Reading is another favourite pastime. He has recently finished Sholokhov’s monumental And quiet flows the don and is immensely enjoying Gogol’s Dead souls. “I am trying to ensure that I read at least one book by the major writers I have not been able to read as yet, but most of my reading time in the morning is spent in tafseer and various translations of the Holy Quran,” he describes his routine. He is modest about his work to the extent of being self-effacing but is by no means reserved.He says that he relishes the company of his friends but many of them have died.

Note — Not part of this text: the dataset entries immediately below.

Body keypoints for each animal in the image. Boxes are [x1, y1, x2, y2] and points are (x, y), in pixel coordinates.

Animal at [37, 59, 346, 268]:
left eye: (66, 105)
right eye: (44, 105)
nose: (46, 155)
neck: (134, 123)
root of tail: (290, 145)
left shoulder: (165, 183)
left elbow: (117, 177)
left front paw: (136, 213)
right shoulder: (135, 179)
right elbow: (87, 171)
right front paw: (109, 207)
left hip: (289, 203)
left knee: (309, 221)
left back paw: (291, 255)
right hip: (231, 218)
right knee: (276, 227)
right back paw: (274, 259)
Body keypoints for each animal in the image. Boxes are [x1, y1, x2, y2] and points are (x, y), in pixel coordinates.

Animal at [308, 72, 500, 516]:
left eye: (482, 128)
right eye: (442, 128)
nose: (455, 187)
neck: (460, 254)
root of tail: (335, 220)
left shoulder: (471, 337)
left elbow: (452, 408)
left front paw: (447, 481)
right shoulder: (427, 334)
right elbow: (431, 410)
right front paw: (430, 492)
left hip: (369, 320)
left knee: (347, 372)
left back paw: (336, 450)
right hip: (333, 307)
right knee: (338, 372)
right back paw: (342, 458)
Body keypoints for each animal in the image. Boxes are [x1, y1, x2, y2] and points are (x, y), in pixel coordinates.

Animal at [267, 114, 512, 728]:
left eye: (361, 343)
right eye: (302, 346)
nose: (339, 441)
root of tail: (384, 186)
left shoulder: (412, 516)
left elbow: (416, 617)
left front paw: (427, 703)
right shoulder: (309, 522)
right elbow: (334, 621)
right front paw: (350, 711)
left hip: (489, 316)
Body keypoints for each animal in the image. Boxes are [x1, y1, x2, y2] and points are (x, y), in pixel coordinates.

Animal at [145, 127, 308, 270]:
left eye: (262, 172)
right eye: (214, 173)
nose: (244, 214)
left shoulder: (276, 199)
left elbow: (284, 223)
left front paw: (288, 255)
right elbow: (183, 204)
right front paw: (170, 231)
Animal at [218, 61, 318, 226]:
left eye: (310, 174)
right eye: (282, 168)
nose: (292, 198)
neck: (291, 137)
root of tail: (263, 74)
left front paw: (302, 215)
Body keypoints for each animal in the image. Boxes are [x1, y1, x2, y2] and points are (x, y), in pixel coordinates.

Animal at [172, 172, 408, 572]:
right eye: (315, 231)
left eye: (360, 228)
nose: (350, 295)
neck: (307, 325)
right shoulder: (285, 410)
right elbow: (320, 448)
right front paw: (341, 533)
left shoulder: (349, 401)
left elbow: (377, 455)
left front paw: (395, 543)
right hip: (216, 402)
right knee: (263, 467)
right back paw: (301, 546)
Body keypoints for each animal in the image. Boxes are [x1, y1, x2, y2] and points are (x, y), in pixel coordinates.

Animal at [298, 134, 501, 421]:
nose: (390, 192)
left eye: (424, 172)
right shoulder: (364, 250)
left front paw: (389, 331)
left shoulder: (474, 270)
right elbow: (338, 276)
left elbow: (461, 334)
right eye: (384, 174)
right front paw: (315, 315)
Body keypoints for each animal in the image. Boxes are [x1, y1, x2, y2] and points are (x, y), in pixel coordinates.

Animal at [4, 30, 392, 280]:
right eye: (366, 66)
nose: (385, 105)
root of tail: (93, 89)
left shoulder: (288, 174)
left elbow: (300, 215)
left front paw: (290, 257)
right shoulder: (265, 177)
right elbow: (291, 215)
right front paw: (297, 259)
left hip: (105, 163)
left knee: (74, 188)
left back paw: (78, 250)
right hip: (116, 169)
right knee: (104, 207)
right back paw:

Along with his paediatrician wife and psychiatrist son, Dr Manzar has shifted only partially to Karachi. He still retains his two-days a week practice in Hyderabad and although he finds it physically taxing, he cannot bear to be away from his patients.
“I see a sharp deterioration in almost all institutions and every field of public life, even in people’s morals and behaviour.Families are breaking down and children discover so many wrong things on their own. I sometimes see my psychiatry practice as a refuge,” he says and I wonder if this is the psychiatrist’s final diagnosis or the storyteller’s holiday.